REQUIRED WORK:
Both the line containing "vfov_deg: 44.4" and the line containing "vfov_deg: 17.8" belong to the span. Output exactly that span from the listing below, and nothing outside it.

DATA SUPPLIED:
+ + + +

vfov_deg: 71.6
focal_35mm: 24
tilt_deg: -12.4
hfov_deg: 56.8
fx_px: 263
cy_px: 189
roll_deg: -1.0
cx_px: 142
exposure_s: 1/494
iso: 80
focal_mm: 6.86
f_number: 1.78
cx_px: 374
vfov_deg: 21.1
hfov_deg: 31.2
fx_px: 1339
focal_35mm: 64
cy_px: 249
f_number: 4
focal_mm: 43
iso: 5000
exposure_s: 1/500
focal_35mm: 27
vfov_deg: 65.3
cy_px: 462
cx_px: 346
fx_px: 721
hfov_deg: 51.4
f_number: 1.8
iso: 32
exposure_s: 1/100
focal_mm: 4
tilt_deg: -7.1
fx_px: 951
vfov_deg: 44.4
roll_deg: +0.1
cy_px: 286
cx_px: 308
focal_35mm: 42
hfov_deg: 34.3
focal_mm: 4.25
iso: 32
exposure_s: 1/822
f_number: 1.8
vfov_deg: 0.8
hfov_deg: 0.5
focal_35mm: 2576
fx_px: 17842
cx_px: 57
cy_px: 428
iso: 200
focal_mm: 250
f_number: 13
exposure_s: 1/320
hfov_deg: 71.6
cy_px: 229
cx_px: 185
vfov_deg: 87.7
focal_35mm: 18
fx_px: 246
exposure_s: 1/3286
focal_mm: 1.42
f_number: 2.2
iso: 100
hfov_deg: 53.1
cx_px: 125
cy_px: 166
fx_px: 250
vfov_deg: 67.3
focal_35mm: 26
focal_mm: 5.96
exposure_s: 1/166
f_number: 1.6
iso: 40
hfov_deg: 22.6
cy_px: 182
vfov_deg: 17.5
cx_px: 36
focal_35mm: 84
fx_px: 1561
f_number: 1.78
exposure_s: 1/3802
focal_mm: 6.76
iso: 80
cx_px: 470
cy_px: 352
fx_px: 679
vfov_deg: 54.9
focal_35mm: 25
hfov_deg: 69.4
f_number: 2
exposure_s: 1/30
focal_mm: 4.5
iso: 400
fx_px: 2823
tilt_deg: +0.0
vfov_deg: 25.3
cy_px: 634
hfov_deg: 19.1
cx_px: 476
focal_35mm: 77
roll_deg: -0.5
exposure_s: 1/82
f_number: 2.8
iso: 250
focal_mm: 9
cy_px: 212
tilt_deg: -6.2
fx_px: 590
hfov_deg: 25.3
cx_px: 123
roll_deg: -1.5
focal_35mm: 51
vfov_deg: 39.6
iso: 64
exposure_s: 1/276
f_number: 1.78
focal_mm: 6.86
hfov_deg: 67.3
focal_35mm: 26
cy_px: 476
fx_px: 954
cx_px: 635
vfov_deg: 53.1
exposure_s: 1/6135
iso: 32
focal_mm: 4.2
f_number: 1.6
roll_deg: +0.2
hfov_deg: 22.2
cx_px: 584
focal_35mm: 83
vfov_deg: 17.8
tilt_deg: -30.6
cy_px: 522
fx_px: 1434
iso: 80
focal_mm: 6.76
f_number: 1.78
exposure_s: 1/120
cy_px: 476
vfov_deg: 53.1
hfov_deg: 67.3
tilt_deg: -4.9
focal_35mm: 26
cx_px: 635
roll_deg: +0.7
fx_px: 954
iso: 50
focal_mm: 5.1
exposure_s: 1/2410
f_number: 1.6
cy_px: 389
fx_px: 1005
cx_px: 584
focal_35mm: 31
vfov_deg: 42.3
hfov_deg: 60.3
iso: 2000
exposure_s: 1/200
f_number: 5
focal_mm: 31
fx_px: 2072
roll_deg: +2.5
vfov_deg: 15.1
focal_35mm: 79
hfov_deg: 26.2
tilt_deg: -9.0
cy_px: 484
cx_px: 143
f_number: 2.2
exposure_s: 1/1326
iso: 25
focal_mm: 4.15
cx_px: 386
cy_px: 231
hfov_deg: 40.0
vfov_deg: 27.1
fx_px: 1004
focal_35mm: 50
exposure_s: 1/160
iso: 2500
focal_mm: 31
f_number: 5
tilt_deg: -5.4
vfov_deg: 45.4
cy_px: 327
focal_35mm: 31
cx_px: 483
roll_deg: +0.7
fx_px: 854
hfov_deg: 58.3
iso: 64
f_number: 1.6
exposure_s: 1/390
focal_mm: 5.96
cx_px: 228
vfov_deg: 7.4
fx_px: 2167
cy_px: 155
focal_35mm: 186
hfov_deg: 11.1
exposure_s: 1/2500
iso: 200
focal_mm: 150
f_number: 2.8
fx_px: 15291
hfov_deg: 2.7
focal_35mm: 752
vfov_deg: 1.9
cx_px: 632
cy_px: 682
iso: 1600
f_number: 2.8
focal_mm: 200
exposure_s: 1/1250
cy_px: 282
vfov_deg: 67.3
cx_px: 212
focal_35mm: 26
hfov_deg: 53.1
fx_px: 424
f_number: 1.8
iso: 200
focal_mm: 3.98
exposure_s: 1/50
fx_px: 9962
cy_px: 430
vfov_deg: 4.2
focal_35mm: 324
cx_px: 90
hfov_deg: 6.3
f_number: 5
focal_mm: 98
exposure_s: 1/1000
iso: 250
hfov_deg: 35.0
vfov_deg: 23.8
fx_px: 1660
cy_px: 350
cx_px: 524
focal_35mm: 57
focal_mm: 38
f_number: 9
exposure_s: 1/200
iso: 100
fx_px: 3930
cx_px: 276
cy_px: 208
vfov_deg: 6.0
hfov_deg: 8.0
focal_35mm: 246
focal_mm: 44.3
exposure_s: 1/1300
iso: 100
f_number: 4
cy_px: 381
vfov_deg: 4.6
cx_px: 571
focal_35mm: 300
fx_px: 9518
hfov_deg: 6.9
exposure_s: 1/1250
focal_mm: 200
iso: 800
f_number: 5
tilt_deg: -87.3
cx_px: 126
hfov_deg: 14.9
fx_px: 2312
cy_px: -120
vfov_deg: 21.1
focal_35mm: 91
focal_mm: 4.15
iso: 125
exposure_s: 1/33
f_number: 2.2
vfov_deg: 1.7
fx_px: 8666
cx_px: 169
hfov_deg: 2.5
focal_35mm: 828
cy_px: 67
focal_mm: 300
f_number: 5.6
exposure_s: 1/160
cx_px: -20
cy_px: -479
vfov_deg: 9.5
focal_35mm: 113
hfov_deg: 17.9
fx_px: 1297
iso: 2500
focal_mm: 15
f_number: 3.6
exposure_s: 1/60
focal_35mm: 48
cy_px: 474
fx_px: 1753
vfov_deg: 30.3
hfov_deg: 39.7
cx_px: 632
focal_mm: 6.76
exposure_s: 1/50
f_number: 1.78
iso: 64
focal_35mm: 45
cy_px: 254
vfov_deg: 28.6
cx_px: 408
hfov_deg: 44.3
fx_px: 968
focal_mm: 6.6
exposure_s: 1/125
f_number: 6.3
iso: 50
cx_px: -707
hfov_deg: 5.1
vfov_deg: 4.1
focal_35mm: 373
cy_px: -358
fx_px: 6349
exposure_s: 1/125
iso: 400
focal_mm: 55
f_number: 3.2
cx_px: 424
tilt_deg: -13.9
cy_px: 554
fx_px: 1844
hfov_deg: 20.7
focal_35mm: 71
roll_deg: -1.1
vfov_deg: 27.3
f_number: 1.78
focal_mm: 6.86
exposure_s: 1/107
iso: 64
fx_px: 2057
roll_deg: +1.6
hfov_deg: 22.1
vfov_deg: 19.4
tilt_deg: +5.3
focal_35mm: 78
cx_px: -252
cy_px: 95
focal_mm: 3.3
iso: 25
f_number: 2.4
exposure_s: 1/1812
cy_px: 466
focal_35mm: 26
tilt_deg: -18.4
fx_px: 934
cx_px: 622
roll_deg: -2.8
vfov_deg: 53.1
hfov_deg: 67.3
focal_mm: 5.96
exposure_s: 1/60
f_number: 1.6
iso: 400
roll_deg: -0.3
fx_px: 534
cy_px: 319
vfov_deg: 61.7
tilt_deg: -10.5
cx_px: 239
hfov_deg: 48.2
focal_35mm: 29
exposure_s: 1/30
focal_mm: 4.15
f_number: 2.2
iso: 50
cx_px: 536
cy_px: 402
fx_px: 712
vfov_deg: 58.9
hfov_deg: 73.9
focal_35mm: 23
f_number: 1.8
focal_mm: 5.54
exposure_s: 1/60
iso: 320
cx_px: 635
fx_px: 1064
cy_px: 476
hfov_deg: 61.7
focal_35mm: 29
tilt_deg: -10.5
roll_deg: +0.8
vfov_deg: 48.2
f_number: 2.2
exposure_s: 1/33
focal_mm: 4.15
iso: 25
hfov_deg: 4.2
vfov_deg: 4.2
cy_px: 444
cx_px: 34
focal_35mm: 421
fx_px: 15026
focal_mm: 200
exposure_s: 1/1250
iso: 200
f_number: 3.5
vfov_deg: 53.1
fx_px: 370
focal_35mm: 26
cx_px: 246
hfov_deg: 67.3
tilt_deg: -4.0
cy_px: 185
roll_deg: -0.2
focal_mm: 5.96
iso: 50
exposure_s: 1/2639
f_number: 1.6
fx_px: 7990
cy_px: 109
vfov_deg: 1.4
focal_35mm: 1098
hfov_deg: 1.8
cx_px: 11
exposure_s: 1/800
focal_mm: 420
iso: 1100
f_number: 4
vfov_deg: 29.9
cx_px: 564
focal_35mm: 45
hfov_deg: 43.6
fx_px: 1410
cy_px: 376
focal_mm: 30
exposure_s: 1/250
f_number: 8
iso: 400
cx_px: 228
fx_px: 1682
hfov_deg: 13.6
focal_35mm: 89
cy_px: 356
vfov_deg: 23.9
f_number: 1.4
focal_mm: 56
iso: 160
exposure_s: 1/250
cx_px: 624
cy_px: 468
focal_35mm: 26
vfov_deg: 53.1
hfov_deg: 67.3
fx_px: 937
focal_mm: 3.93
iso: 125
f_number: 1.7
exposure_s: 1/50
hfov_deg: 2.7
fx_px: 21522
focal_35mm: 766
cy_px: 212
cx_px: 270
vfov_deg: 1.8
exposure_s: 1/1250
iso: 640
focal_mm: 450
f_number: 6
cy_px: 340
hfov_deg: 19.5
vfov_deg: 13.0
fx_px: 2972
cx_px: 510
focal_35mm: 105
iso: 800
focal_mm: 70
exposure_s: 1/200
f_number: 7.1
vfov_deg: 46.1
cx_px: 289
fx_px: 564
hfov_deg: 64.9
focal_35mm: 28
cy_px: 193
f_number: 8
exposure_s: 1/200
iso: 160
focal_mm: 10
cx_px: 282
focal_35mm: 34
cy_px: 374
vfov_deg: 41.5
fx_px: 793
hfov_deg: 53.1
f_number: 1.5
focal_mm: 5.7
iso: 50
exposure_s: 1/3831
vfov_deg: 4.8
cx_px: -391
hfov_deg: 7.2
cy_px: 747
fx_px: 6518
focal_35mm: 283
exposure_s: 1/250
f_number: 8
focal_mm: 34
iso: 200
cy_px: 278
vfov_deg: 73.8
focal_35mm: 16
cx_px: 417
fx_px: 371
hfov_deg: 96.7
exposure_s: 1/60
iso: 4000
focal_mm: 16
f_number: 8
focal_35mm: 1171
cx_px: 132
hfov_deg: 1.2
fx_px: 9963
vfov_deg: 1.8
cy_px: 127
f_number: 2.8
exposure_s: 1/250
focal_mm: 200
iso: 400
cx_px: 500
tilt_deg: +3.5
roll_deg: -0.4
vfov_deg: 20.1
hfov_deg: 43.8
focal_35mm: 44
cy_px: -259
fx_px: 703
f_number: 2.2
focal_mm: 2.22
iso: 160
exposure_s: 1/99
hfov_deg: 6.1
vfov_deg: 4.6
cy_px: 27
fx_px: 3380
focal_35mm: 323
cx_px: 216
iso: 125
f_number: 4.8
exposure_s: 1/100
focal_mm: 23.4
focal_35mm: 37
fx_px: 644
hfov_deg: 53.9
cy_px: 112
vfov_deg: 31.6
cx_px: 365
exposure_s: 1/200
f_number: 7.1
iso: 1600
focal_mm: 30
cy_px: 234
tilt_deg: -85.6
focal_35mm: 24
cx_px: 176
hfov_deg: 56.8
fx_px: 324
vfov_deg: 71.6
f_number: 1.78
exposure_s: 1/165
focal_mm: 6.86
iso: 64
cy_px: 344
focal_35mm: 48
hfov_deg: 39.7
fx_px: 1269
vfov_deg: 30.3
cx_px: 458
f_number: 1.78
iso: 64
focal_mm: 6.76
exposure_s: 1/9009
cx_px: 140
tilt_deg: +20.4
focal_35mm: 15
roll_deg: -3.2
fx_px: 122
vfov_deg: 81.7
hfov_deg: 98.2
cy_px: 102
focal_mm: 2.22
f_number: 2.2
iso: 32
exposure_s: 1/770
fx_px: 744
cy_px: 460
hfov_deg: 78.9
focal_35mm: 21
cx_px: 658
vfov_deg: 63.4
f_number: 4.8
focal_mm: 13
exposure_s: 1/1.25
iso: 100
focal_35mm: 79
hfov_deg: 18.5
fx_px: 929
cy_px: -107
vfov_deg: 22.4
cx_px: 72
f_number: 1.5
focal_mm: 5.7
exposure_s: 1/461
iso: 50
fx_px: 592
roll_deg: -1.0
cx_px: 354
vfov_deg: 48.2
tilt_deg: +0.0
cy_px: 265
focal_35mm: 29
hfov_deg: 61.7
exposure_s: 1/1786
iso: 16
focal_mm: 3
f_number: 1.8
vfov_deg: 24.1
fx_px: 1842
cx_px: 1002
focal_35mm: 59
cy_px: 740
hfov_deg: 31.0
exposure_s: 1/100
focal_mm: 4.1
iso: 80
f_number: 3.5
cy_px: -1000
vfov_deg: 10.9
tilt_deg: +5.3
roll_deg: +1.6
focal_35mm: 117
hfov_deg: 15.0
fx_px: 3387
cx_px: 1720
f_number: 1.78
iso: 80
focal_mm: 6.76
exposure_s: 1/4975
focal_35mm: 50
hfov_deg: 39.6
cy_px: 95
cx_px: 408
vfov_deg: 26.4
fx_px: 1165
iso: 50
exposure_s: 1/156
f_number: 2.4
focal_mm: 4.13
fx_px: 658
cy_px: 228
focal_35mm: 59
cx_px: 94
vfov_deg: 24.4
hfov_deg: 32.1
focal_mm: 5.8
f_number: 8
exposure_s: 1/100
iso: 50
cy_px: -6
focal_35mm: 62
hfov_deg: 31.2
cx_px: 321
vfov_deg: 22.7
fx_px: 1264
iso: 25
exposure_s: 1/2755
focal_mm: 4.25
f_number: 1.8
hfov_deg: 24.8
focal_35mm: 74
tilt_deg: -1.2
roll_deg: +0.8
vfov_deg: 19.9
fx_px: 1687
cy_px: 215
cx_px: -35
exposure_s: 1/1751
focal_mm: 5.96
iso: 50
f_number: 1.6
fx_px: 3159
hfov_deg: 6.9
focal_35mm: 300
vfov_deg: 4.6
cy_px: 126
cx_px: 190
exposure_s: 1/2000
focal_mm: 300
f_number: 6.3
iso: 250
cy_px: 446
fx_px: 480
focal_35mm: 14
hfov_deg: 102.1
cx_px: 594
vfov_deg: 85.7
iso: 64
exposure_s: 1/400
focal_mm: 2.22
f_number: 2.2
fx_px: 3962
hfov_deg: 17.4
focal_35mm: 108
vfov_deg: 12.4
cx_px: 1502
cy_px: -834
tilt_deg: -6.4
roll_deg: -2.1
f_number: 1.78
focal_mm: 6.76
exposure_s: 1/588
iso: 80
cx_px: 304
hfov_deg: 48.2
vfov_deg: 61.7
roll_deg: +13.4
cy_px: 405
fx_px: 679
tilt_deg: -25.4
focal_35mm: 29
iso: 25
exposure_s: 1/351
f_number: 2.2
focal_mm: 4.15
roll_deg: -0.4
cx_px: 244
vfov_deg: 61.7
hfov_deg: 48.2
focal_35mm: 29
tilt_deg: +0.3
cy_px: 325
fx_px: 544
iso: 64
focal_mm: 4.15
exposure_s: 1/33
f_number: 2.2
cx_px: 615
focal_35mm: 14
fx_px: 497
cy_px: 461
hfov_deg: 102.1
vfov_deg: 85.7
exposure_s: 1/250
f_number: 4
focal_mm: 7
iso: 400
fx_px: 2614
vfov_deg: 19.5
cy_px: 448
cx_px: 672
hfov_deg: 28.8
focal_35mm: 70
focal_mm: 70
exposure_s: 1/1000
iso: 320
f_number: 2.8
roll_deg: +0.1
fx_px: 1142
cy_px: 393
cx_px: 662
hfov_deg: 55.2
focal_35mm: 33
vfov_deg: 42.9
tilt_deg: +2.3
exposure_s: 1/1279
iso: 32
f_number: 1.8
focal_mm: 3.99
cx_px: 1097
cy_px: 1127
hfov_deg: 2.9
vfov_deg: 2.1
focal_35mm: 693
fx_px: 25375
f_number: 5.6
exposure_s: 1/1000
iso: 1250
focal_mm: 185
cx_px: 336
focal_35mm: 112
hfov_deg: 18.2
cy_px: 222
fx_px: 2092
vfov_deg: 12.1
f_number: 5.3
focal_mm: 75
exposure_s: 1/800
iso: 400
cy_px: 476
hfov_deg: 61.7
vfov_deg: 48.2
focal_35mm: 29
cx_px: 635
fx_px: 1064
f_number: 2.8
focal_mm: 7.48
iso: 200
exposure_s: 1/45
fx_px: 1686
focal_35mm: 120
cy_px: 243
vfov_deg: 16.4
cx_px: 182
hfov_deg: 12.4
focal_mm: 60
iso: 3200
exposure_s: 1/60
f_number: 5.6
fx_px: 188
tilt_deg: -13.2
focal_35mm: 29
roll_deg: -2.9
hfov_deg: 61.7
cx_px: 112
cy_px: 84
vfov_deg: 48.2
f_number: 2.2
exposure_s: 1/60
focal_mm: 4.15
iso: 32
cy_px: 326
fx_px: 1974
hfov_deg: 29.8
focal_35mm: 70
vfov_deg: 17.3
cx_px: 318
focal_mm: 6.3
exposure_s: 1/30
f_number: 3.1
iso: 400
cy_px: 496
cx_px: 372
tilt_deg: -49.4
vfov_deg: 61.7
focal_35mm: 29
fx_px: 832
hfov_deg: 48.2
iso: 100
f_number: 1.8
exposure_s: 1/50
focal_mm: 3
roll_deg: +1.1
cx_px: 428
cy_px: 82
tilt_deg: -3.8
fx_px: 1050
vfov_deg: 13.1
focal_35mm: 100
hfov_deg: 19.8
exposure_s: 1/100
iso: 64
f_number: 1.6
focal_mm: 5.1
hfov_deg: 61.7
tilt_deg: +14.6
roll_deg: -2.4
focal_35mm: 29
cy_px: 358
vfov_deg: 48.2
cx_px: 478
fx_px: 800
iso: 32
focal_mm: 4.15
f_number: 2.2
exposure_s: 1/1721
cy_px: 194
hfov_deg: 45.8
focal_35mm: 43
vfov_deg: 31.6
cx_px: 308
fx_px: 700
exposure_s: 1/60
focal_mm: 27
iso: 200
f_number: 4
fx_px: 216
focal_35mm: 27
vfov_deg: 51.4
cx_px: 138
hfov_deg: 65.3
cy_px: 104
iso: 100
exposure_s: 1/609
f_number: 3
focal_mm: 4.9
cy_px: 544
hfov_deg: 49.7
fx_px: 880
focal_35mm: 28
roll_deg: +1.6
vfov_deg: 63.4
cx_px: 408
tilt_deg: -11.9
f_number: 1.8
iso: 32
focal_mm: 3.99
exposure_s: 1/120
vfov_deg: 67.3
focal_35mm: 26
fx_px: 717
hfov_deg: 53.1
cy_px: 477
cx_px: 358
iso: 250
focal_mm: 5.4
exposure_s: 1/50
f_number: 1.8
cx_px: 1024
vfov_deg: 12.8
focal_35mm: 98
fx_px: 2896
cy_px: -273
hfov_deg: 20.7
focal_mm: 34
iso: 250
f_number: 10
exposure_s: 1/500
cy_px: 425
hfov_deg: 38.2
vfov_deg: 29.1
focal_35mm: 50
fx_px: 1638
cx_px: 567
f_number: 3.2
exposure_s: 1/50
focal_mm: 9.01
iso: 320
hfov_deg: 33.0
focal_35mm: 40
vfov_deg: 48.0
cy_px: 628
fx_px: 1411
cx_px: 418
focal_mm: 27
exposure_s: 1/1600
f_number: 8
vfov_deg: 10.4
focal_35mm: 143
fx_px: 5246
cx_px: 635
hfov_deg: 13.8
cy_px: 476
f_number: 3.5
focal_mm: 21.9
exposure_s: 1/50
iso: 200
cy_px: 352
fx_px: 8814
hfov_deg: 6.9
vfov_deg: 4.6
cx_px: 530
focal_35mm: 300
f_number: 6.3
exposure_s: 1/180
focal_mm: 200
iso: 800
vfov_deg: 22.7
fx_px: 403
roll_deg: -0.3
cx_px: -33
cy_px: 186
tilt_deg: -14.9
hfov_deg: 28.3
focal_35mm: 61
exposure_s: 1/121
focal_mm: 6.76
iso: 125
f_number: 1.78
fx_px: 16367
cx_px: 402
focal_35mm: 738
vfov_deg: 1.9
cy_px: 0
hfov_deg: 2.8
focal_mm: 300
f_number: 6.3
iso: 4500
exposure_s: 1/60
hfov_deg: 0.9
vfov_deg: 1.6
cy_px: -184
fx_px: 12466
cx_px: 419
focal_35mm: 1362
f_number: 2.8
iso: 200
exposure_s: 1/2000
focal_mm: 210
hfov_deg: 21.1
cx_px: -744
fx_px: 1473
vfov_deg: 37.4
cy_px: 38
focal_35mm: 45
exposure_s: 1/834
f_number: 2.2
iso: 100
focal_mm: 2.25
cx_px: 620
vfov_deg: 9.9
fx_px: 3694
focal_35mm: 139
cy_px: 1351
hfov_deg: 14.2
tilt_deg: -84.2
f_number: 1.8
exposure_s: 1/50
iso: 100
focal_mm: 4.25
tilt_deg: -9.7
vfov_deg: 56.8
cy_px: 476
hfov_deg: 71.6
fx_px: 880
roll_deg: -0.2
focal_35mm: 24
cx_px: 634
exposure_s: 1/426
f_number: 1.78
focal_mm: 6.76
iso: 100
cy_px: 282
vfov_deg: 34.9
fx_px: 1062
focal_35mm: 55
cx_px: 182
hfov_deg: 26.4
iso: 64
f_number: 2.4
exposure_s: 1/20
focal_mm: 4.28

+ + + +

ANSWER SPACE:
vfov_deg: 44.4
roll_deg: +0.1
cy_px: 286
cx_px: 308
focal_35mm: 42
hfov_deg: 34.3
focal_mm: 4.25
iso: 32
exposure_s: 1/822
f_number: 1.8
vfov_deg: 0.8
hfov_deg: 0.5
focal_35mm: 2576
fx_px: 17842
cx_px: 57
cy_px: 428
iso: 200
focal_mm: 250
f_number: 13
exposure_s: 1/320
hfov_deg: 71.6
cy_px: 229
cx_px: 185
vfov_deg: 87.7
focal_35mm: 18
fx_px: 246
exposure_s: 1/3286
focal_mm: 1.42
f_number: 2.2
iso: 100
hfov_deg: 53.1
cx_px: 125
cy_px: 166
fx_px: 250
vfov_deg: 67.3
focal_35mm: 26
focal_mm: 5.96
exposure_s: 1/166
f_number: 1.6
iso: 40
hfov_deg: 22.6
cy_px: 182
vfov_deg: 17.5
cx_px: 36
focal_35mm: 84
fx_px: 1561
f_number: 1.78
exposure_s: 1/3802
focal_mm: 6.76
iso: 80
cx_px: 470
cy_px: 352
fx_px: 679
vfov_deg: 54.9
focal_35mm: 25
hfov_deg: 69.4
f_number: 2
exposure_s: 1/30
focal_mm: 4.5
iso: 400
fx_px: 2823
tilt_deg: +0.0
vfov_deg: 25.3
cy_px: 634
hfov_deg: 19.1
cx_px: 476
focal_35mm: 77
roll_deg: -0.5
exposure_s: 1/82
f_number: 2.8
iso: 250
focal_mm: 9
cy_px: 212
tilt_deg: -6.2
fx_px: 590
hfov_deg: 25.3
cx_px: 123
roll_deg: -1.5
focal_35mm: 51
vfov_deg: 39.6
iso: 64
exposure_s: 1/276
f_number: 1.78
focal_mm: 6.86
hfov_deg: 67.3
focal_35mm: 26
cy_px: 476
fx_px: 954
cx_px: 635
vfov_deg: 53.1
exposure_s: 1/6135
iso: 32
focal_mm: 4.2
f_number: 1.6
roll_deg: +0.2
hfov_deg: 22.2
cx_px: 584
focal_35mm: 83
vfov_deg: 17.8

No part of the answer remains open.